United States District Court Judge Cormac J. Carney (Central District of California) certified a class of California consumers that purchased YoPlus yogurt. Johnson v. General Mills, Inc., --- F.R.D. ----, 2011 WL 1514702 (C.D.Cal. Apr 20, 2011). The Court followed Tobacco II when analyzing whether reliance affected commonality:
Mr. Johnson may bring these UCL and CLRA claims on behalf of a class. Although Proposition 64 requires that Mr. Johnson actually relied on General Mills' alleged misrepresentations to bring his UCL claim, that requirement does not apply to absent class members. See In re Tobacco II Cases, 46 Cal.4th 298, 321, 326 (2009) (finding that Proposition 64 “was not intended to have any effect at all on unnamed members of UCL class actions”). Indeed, “relief under the UCL is available without individualized proof of deception, reliance and injury.” Id. at 320; see also In re Steroid Hormone Prod. Cases, 181 Cal.App. 4th 145, 154 (2010) (explaining that once the named plaintiff meets standing requirements “no further individualized proof of injury or causation is required to impose restitution liability [under the UCL] against the defendant in favor of absent class members”).
As the Supreme Court of California has explained in the UCL context, " ‘a presumption, or at least an inference, of reliance arises whenever there is a showing that a misrepresentation was material.’ " In re Tobacco II Cases, 46 Cal.4th at 327 (quoting Engalla v. Permanente Med. Grp., Inc., 15 Cal.4th 951, 977 (1997)). Similarly, a CLRA claim can be litigated on a classwide basis when the “record permits an ‘inference of common reliance’ to the class.” McAdams v. Monier, Inc., 182 Cal.App. 4th 174, 183 (2010) (quoting Mass. Mut. Life Ins. Co. v. Superior Court, 97 Cal.App. 4th 1282, 1293 (2002)). A representation is material “if a reasonable man would attach importance to its existence or nonexistence in determining his choice of action in the transaction in question.” In re Tobacco II Cases, 46 Cal.4th at 327 (internal quotation marks omitted); see also Clemens v. DaimlerChrysler Corp., 534 F.3d 1017, 1025 (9th Cir.2008) (explaining that a concealed fact is “material” under the UCL if reasonable consumers are likely to be deceived). This “objective standard ... is susceptible to common proof.” Wolph v. Acer Am. Corp., ––– F.R.D. ––––, No. C 09–01314 JSW, 2011 WL 1110754, at *9 (N.D.Cal. Mar. 25, 2011). And materiality is generally a question of fact for the jury. In re Tobacco II Cases, 46 Cal.4th at 327.

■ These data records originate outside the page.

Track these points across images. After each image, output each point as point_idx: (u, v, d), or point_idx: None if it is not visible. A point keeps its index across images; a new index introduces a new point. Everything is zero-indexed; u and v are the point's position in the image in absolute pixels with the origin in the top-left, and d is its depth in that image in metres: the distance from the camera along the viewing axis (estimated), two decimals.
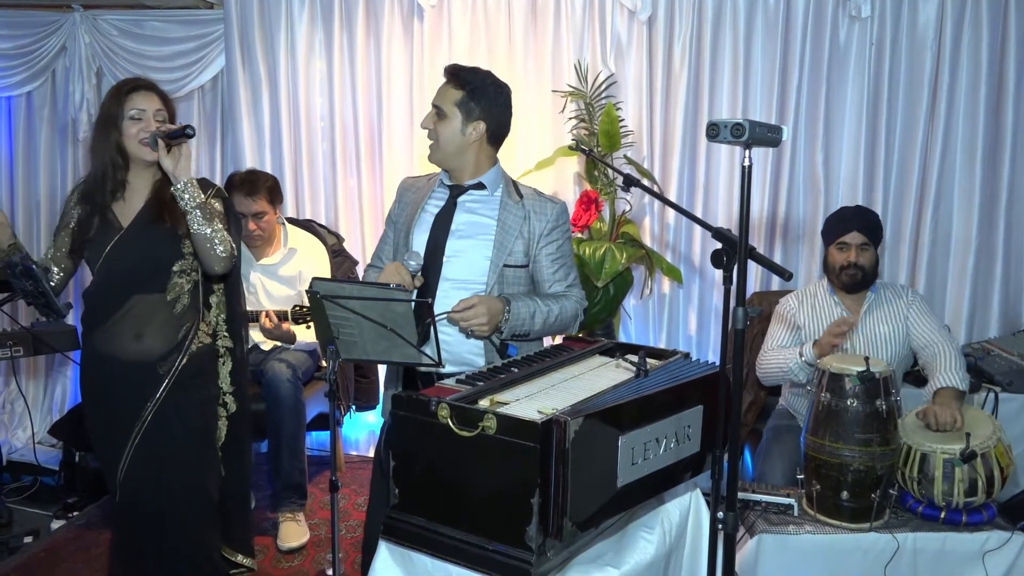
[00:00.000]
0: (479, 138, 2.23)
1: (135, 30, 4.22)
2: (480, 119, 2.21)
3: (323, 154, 4.14)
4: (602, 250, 3.42)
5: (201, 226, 2.26)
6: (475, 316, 2.07)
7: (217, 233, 2.28)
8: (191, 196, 2.24)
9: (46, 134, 4.45)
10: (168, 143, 2.23)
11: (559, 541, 1.60)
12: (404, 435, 1.73)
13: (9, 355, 3.29)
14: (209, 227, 2.26)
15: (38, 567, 3.03)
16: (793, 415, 3.06)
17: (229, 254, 2.32)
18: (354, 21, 3.98)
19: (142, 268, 2.35)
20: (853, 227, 2.92)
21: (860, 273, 2.91)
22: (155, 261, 2.34)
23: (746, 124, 1.63)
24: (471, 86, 2.21)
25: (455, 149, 2.23)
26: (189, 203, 2.24)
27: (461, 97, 2.20)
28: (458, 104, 2.20)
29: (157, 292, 2.35)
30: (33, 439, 4.17)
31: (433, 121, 2.24)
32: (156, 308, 2.36)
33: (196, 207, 2.25)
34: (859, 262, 2.90)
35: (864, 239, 2.91)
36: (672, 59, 3.80)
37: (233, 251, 2.35)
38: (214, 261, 2.30)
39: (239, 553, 2.72)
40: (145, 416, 2.35)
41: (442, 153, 2.25)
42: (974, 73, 3.62)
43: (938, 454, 2.41)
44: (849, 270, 2.91)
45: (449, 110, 2.21)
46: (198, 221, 2.25)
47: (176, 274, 2.37)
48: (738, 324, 1.73)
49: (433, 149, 2.26)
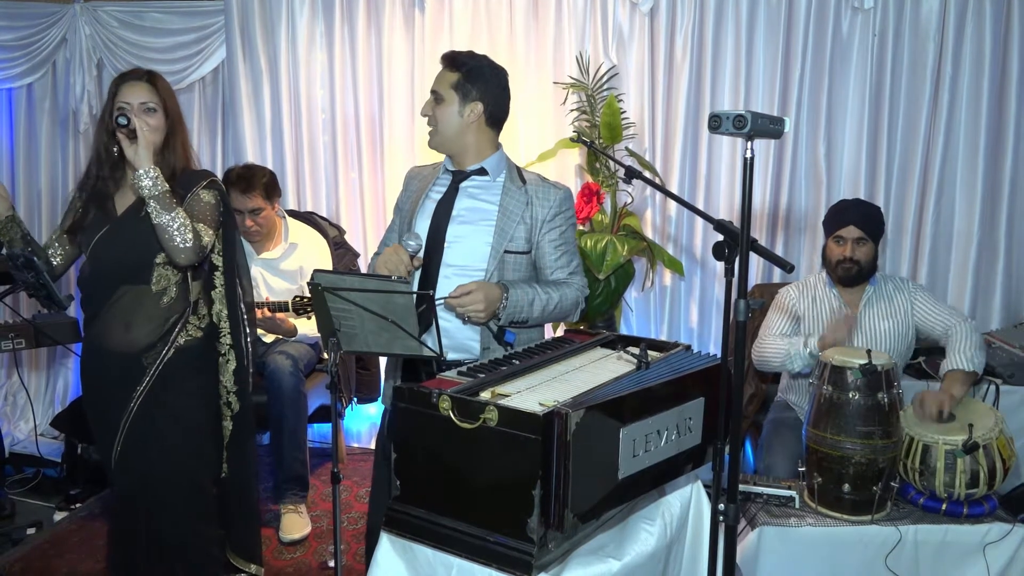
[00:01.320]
0: (477, 119, 2.23)
1: (135, 21, 4.21)
2: (477, 100, 2.22)
3: (324, 146, 4.13)
4: (603, 242, 3.42)
5: (158, 216, 2.24)
6: (472, 302, 2.07)
7: (175, 223, 2.25)
8: (148, 184, 2.22)
9: (47, 126, 4.44)
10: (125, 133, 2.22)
11: (560, 532, 1.60)
12: (406, 427, 1.73)
13: (11, 347, 3.29)
14: (166, 217, 2.24)
15: (40, 558, 3.04)
16: (791, 407, 3.06)
17: (193, 245, 2.28)
18: (355, 13, 3.97)
19: (127, 259, 2.35)
20: (850, 221, 2.89)
21: (855, 268, 2.89)
22: (140, 252, 2.34)
23: (748, 115, 1.63)
24: (467, 67, 2.21)
25: (454, 132, 2.23)
26: (146, 192, 2.23)
27: (457, 79, 2.21)
28: (454, 86, 2.21)
29: (143, 283, 2.36)
30: (35, 431, 4.19)
31: (431, 107, 2.24)
32: (142, 299, 2.36)
33: (152, 196, 2.23)
34: (855, 256, 2.88)
35: (861, 233, 2.88)
36: (674, 50, 3.79)
37: (200, 243, 2.31)
38: (175, 252, 2.28)
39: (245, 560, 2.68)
40: (131, 406, 2.36)
41: (441, 137, 2.25)
42: (977, 64, 3.60)
43: (940, 445, 2.42)
44: (844, 264, 2.89)
45: (446, 93, 2.21)
46: (155, 211, 2.24)
47: (160, 266, 2.36)
48: (740, 316, 1.73)
49: (432, 135, 2.27)
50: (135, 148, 2.23)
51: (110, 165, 2.38)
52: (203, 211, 2.37)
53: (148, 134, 2.25)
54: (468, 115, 2.22)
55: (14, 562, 3.02)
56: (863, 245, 2.89)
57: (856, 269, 2.89)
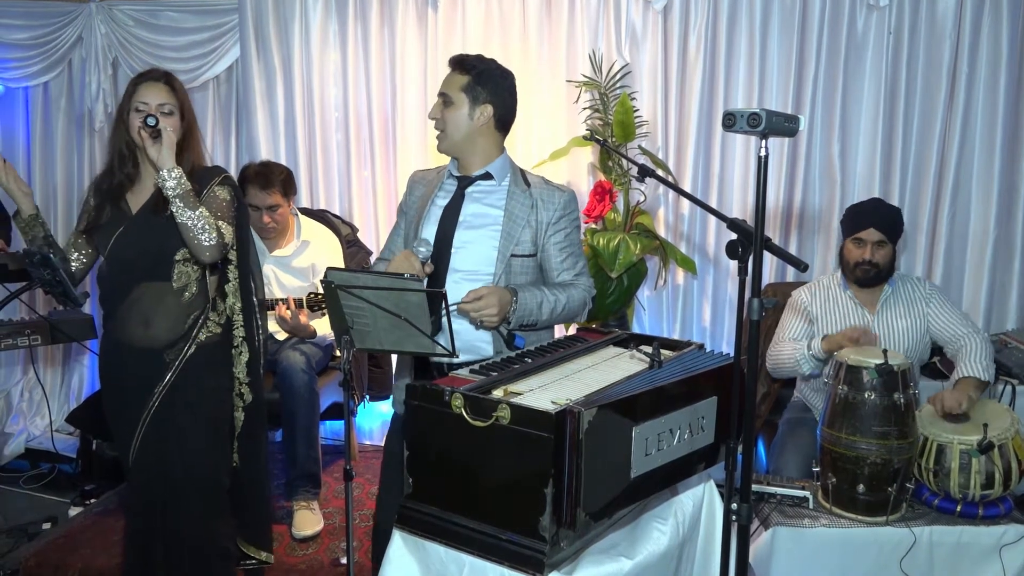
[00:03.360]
0: (487, 122, 2.23)
1: (150, 20, 4.24)
2: (487, 102, 2.21)
3: (337, 144, 4.14)
4: (616, 241, 3.41)
5: (182, 215, 2.26)
6: (486, 307, 2.07)
7: (199, 221, 2.27)
8: (172, 185, 2.25)
9: (62, 124, 4.47)
10: (149, 133, 2.25)
11: (572, 531, 1.60)
12: (418, 425, 1.73)
13: (27, 344, 3.31)
14: (191, 215, 2.26)
15: (55, 553, 3.06)
16: (808, 408, 3.05)
17: (217, 243, 2.31)
18: (368, 12, 3.98)
19: (146, 256, 2.36)
20: (871, 223, 2.86)
21: (874, 270, 2.86)
22: (158, 250, 2.35)
23: (763, 114, 1.62)
24: (476, 70, 2.21)
25: (463, 136, 2.22)
26: (170, 191, 2.25)
27: (467, 82, 2.20)
28: (464, 89, 2.20)
29: (163, 280, 2.37)
30: (51, 427, 4.22)
31: (440, 110, 2.23)
32: (163, 296, 2.37)
33: (177, 195, 2.25)
34: (874, 259, 2.85)
35: (881, 236, 2.85)
36: (687, 49, 3.77)
37: (223, 240, 2.34)
38: (199, 250, 2.30)
39: (255, 547, 2.71)
40: (152, 403, 2.37)
41: (450, 141, 2.24)
42: (993, 62, 3.57)
43: (955, 445, 2.40)
44: (863, 266, 2.87)
45: (456, 96, 2.20)
46: (179, 210, 2.26)
47: (180, 263, 2.37)
48: (753, 315, 1.72)
49: (441, 139, 2.26)
50: (158, 148, 2.25)
51: (132, 163, 2.40)
52: (221, 208, 2.39)
53: (171, 134, 2.28)
54: (478, 118, 2.21)
55: (29, 557, 3.04)
56: (883, 248, 2.86)
57: (875, 272, 2.86)
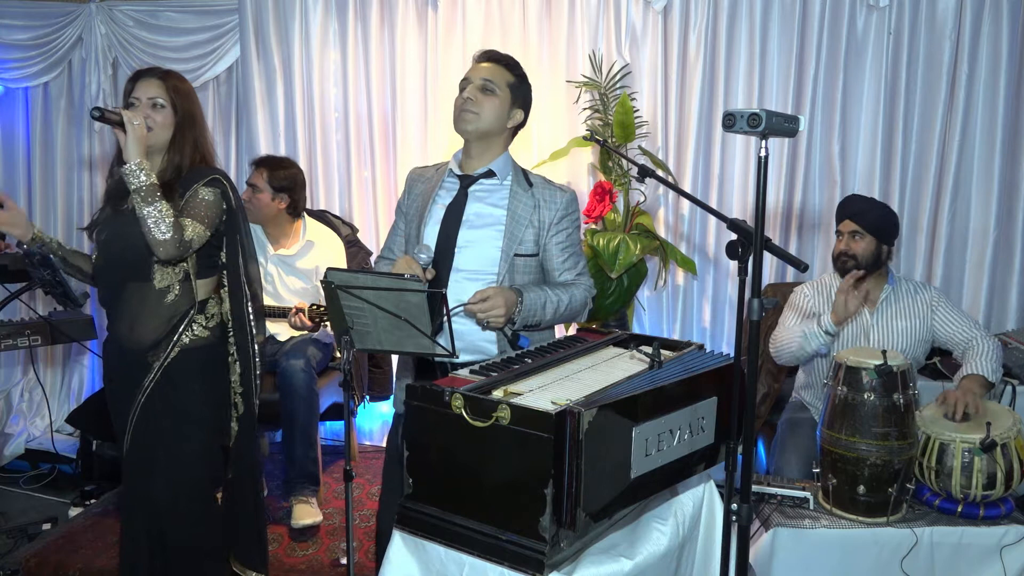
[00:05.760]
0: (514, 126, 2.27)
1: (150, 20, 4.24)
2: (521, 108, 2.26)
3: (337, 145, 4.14)
4: (616, 241, 3.41)
5: (140, 208, 2.21)
6: (492, 307, 2.06)
7: (155, 215, 2.21)
8: (133, 178, 2.20)
9: (63, 125, 4.47)
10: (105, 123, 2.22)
11: (572, 531, 1.60)
12: (418, 425, 1.73)
13: (27, 344, 3.31)
14: (147, 208, 2.21)
15: (55, 554, 3.07)
16: (806, 407, 3.05)
17: (172, 239, 2.23)
18: (368, 12, 3.98)
19: (128, 255, 2.33)
20: (845, 215, 2.93)
21: (852, 261, 2.88)
22: (139, 249, 2.30)
23: (763, 114, 1.62)
24: (518, 73, 2.26)
25: (492, 127, 2.22)
26: (131, 185, 2.21)
27: (514, 81, 2.24)
28: (510, 86, 2.23)
29: (145, 280, 2.34)
30: (51, 427, 4.23)
31: (479, 92, 2.21)
32: (146, 296, 2.34)
33: (136, 189, 2.21)
34: (851, 251, 2.88)
35: (855, 227, 2.88)
36: (687, 49, 3.77)
37: (182, 236, 2.26)
38: (152, 244, 2.24)
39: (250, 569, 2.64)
40: (136, 404, 2.36)
41: (482, 125, 2.21)
42: (993, 62, 3.57)
43: (957, 443, 2.40)
44: (841, 257, 2.90)
45: (502, 89, 2.22)
46: (137, 204, 2.22)
47: (160, 263, 2.33)
48: (753, 315, 1.72)
49: (471, 120, 2.20)
50: (124, 141, 2.22)
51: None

Accordingly, Mr. Johnson's UCL and CLRA claims present core issues of law and fact that are common and suitable for adjudication on a classwide basis. These issues include: (1) whether General Mills communicated a representation—through YoPlus packaging and other marketing, including television and print advertisements—that YoPlus promoted digestive health; (2) if so, whether that representation was material to individuals purchasing YoPlus; (3) if the representation was material, whether it was truthful; in other words, whether YoPlus does confer a digestive health benefit that ordinary yogurt does not; and (4) if reasonable California consumers who purchased YoPlus were deceived by a material misrepresentation as to YoPlus' digestive health benefit, what is the proper method for calculating their damages. The commonality requirement is also met here.
Slip op., at 2-3. Seems like products claiming digestive health benefits inevitably cause indigestion for the companies making those claims.